• _Exercise prompt_: Gather every line in the rows below that contains the string "newSketch", matching case exactly, and copy each one.

• _Information supplied_:

──────────

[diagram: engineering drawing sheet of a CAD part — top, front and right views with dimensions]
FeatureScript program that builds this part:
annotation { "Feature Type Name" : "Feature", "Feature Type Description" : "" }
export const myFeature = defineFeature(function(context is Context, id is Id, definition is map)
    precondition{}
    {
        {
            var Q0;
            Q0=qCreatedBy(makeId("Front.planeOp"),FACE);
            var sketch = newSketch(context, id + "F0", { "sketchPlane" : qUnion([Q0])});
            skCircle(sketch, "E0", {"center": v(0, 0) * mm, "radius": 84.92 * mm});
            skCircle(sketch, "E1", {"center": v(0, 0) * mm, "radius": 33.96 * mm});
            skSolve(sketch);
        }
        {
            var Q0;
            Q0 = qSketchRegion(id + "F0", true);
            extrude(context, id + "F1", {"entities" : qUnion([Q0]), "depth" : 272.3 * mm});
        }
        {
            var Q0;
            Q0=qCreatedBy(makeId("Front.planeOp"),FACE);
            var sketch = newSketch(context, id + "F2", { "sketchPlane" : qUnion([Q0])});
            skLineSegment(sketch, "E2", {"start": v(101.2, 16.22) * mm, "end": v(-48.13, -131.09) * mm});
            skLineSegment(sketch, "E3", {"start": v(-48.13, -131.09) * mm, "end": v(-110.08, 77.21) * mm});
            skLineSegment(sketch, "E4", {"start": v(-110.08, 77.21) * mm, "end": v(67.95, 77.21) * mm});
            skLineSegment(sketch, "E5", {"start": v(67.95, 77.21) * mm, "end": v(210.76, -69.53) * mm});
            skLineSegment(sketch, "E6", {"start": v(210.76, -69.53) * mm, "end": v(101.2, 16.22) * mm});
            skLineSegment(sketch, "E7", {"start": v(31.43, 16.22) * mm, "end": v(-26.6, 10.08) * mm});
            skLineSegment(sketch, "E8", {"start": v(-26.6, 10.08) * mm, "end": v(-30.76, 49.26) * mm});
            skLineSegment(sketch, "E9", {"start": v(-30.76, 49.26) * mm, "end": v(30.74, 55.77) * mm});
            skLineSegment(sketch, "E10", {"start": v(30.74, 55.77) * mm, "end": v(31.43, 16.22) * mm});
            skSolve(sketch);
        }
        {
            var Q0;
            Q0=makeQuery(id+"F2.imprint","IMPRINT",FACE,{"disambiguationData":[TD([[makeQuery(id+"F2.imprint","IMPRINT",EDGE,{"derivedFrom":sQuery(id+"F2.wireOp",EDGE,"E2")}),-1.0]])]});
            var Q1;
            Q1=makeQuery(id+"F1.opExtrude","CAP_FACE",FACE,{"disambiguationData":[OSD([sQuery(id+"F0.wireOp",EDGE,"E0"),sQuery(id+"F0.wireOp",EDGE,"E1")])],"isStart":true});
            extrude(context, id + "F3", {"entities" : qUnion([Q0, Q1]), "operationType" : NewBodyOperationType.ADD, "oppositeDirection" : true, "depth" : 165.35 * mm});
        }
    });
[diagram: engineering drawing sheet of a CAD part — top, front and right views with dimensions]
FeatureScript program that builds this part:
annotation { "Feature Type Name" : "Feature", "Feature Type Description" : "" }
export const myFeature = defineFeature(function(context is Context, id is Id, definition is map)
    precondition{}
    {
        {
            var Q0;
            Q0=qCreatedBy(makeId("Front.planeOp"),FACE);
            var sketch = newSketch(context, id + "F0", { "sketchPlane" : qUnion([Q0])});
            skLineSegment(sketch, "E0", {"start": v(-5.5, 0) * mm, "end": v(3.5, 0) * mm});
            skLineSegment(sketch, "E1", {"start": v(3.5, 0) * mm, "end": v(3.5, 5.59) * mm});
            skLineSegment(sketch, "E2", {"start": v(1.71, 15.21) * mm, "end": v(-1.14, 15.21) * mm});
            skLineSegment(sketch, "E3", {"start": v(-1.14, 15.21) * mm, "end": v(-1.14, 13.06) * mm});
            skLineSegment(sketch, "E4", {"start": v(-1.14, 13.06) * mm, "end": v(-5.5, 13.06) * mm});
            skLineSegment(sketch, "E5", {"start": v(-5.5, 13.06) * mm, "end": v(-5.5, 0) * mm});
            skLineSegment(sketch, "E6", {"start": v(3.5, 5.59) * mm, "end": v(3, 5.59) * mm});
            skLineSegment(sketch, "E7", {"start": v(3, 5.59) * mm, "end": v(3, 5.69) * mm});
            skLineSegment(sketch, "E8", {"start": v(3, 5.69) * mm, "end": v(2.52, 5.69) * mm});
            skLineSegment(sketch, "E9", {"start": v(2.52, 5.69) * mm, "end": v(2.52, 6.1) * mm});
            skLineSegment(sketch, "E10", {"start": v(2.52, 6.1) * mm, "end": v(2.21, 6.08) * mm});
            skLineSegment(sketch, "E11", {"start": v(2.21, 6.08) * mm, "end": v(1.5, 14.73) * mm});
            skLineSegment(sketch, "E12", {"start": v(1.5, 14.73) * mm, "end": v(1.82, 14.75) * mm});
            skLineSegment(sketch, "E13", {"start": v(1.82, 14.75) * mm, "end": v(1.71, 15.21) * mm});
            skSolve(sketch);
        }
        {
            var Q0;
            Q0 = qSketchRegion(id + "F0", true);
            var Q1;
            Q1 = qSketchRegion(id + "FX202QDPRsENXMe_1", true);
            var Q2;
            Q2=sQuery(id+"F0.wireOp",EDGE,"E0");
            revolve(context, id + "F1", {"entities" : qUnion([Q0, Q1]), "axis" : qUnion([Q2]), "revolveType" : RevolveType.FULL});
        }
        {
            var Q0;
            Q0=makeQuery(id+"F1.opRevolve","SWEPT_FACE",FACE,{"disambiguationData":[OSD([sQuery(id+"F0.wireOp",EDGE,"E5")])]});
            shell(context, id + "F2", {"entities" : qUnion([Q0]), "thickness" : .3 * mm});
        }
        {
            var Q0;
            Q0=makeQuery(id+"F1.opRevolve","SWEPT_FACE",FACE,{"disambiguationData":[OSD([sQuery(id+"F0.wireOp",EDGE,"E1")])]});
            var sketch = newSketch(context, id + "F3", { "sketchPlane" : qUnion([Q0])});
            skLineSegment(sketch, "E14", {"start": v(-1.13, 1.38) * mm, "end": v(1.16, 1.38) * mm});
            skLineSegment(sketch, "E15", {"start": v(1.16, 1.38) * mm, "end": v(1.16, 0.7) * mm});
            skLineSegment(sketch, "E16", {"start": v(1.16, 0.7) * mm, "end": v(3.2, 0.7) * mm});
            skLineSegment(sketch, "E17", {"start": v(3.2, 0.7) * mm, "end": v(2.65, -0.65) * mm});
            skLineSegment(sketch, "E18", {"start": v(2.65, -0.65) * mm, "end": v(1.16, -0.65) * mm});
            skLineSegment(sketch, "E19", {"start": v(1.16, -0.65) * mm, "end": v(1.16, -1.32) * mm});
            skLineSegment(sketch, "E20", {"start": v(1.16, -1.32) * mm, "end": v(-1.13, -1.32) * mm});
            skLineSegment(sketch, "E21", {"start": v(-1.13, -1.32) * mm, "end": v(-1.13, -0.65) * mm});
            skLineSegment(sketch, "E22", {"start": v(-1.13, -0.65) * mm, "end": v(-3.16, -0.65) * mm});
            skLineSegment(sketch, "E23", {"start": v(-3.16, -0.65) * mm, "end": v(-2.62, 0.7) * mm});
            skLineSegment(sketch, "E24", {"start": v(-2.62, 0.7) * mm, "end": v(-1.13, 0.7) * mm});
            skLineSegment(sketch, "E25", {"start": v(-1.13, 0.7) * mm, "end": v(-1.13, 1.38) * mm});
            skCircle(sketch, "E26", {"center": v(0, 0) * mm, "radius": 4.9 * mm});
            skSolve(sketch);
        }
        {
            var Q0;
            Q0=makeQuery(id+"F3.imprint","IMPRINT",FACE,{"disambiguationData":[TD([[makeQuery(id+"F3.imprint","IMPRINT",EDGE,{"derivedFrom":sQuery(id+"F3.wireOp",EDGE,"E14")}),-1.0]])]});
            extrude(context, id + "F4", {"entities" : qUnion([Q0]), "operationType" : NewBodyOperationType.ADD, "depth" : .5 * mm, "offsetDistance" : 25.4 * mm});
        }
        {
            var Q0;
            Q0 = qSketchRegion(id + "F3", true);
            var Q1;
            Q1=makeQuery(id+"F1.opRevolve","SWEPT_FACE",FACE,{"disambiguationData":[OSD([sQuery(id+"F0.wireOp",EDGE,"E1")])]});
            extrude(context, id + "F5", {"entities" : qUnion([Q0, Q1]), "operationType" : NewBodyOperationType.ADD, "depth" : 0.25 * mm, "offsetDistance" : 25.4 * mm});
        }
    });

──────────

• _Written answer_:
            var sketch = newSketch(context, id + "F0", { "sketchPlane" : qUnion([Q0])});
            var sketch = newSketch(context, id + "F2", { "sketchPlane" : qUnion([Q0])});
            var sketch = newSketch(context, id + "F0", { "sketchPlane" : qUnion([Q0])});
            var sketch = newSketch(context, id + "F3", { "sketchPlane" : qUnion([Q0])});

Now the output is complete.